**Data:**
● ● ● ●

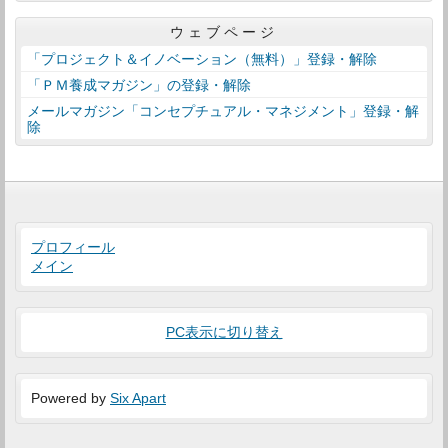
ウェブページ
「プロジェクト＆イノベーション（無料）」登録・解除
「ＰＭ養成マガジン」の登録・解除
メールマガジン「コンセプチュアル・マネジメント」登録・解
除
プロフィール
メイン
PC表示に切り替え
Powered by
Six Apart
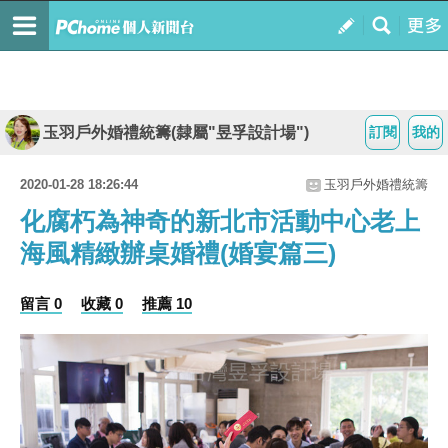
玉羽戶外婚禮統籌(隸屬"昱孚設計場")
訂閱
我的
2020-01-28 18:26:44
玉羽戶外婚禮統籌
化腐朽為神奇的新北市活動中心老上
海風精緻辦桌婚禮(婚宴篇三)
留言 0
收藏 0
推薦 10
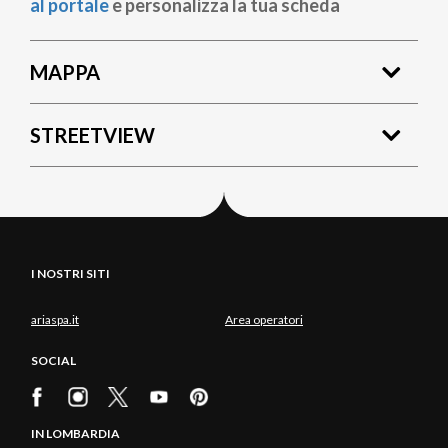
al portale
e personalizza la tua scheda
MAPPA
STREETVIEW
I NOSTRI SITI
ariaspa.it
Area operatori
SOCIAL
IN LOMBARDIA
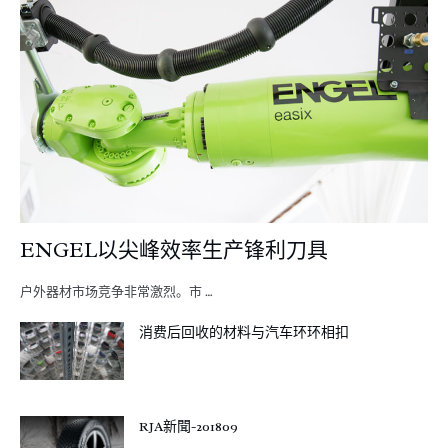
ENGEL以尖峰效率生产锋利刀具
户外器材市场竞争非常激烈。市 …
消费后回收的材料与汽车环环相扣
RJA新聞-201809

● ● ● ●

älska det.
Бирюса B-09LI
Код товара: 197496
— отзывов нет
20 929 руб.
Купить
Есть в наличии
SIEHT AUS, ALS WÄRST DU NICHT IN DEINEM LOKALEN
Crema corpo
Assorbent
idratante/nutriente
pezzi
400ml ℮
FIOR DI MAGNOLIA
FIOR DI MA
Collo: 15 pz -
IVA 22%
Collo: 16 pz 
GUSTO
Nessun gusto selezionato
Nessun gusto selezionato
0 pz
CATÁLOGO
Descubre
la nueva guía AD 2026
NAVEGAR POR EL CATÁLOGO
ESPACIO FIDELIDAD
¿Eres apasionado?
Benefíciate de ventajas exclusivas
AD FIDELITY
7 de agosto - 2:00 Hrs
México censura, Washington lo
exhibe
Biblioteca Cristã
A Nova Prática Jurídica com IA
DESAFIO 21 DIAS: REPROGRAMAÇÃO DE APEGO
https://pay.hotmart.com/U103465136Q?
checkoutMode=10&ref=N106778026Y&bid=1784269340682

● ● ● ●

**What to do:**
Copy out word for word the lines starting with the one that contains "ENGEL以尖峰效率生产锋利刀具" and ending with the one that contains "RJA新聞-201809", both of those included.

**Solution to this exercise:**
ENGEL以尖峰效率生产锋利刀具
户外器材市场竞争非常激烈。市 …
消费后回收的材料与汽车环环相扣
RJA新聞-201809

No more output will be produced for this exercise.